There are some ETFs such as Vanguard govt bond index (ticker: VGB). See https://www.vanguardinvestments.com.au/retail/ret/investments/etfdetailVAGBIE.jsp.


----------



## PinguPingu (13 June 2012)

If you're really lazy like me Aberdeen does some good managed bond funds. :


----------



## CanOz (13 June 2012)

I really like ETFs, because i can find a nice little place to enter the trade. Can't find that bloody ETF on my list of ASX ETFs though....strange...

Thanks for all the reply's folks.

CanOz


----------



## McLovin (13 June 2012)

The RBA offers a retail bond facility which allows you to purchase up to $250k/day, in $1k increments.

http://www.rba.gov.au/fin-services/bond-facility/


----------



## sinner (14 June 2012)

Hey Canoz, they're the iShares series, IAF, IGB, ILB trading on the ASX.

Good luck, I'm not a credit bull from here by any stretch.


----------



## Timmy (20 June 2012)

Yo, Bond traders ...

Aus yield curve - what's happening here?








http://www.bloomberg.com/markets/rates-bonds/government-bonds/australia/


----------



## sinner (20 June 2012)

Timmy said:


> Yo, Bond traders ...
> 
> Aus yield curve - what's happening here?

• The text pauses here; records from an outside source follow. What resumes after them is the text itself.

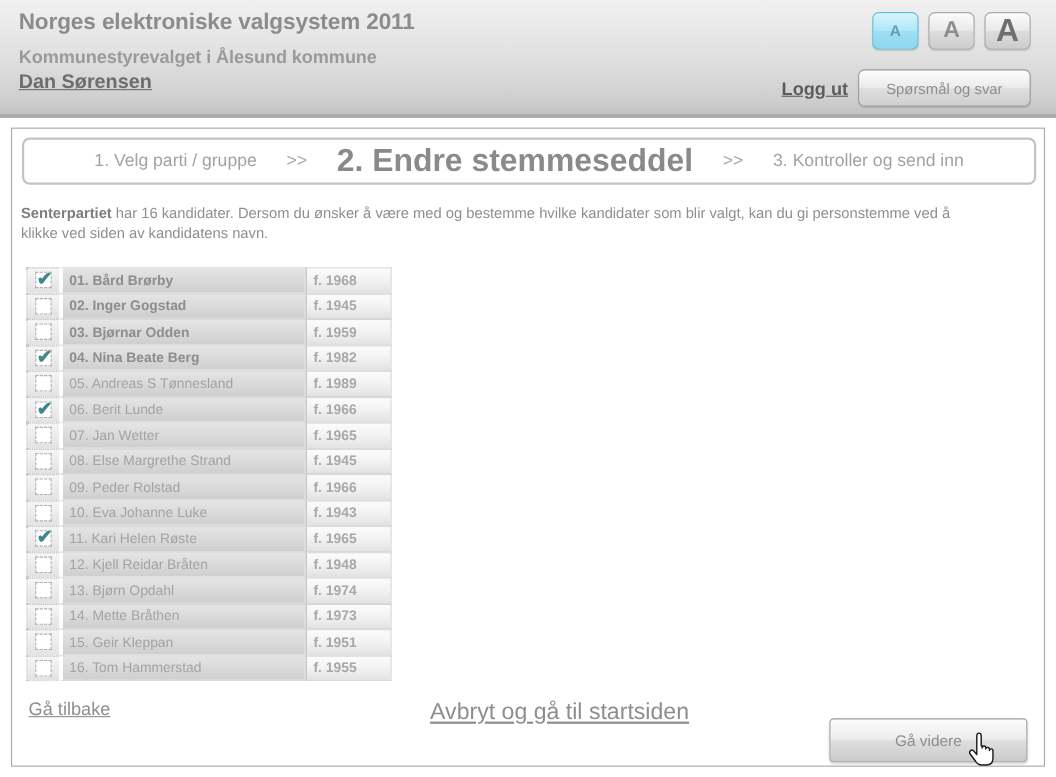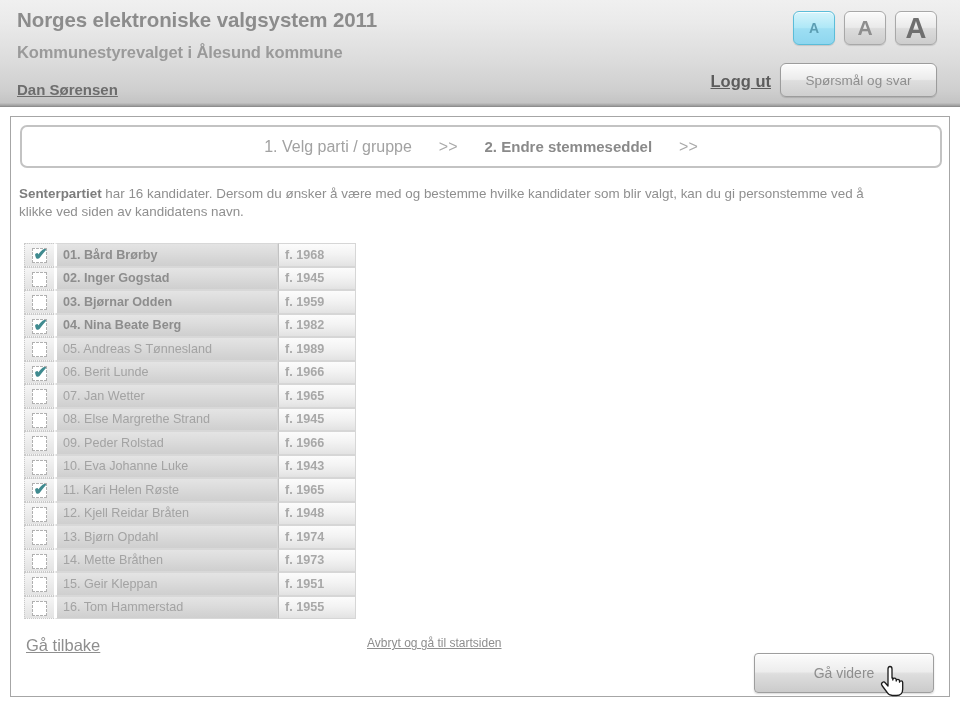"Dan Sørensen" .hdr-user { font-size: 15px -> 18px; top: 81px -> 64px }
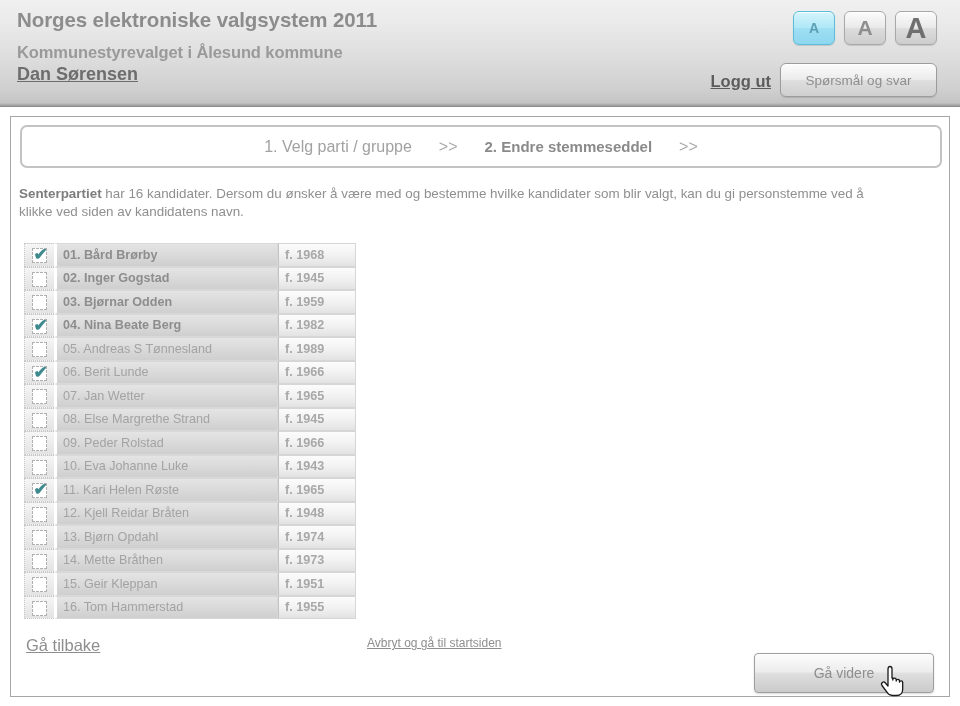"2. Endre stemmeseddel" .step.active { font-size: 15px -> 29px }
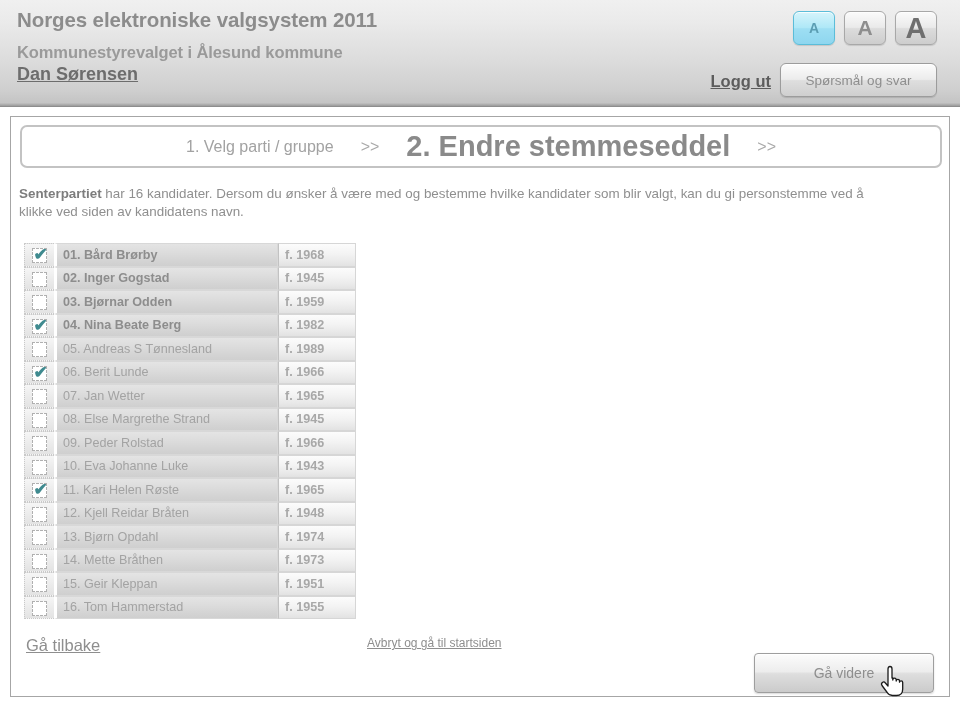"3. Kontroller og send inn" span.step { html: none -> <span>3. Kontroller og send inn</span> }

Not a bond trader, but I did mention the whacky Aus credit market and related curves in the XAO threads a while back (start of the yearish). What you're showing is only today and yesterday, but it's been like that for a while!

What's happening? Creditors are demanding higher yield to loan money in the short end, very shaky. Especially considering down under we like to roll rather than repay 

This is in the face of still very high demand from big 'savers' for 'short cash'. 

I could conjecture on the impact on XAO but won't go there for this thread.

For fun, plot the 90 day Aus Gov Bill minus 90day AUDLIBOR/interbank. Or just measure the term structure of 90 day AUDLIBOR expiring out each month.


----------



## McLovin (21 June 2012)

Timmy said:


> Yo, Bond traders ...
> 
> Aus yield curve - what's happening here?
> 
> ...




It's a curve anticipating recession. It's been like that a while (6-8 months).


----------